INFORMATION PROVIDED:

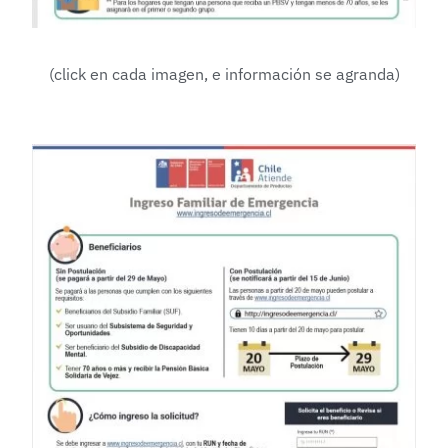
(click en cada imagen, e información se agranda)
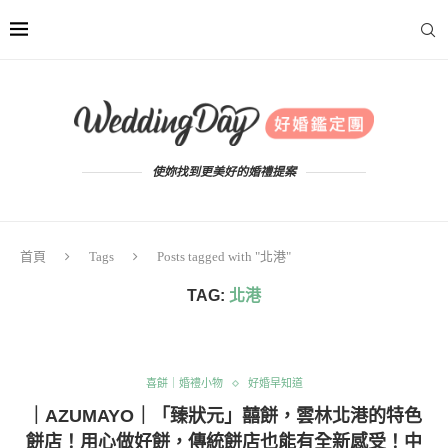
使妳找到更美好的婚禮提案
首頁
Tags
Posts tagged with "北港"
TAG:
北港
喜餅｜婚禮小物
好婚早知道
｜AZUMAYO｜「臻狀元」囍餅，雲林北港的特色
餅店！用心做好餅，傳統餅店也能有全新感受！中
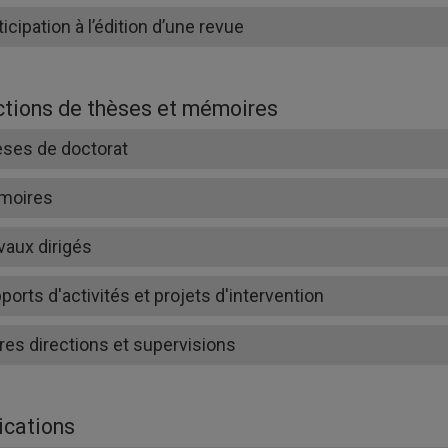
ticipation à l’édition d’une revue
ctions de thèses et mémoires
ses de doctorat
moires
vaux dirigés
ports d'activités et projets d'intervention
res directions et supervisions
ications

TASK TO CARRY OUT: Output nothing but the lines from the one that contains "vaux dirigés" through the final line of the entries above, exactly as they appear.

EXERCISE SOLUTION:
vaux dirigés
ports d'activités et projets d'intervention
res directions et supervisions
ications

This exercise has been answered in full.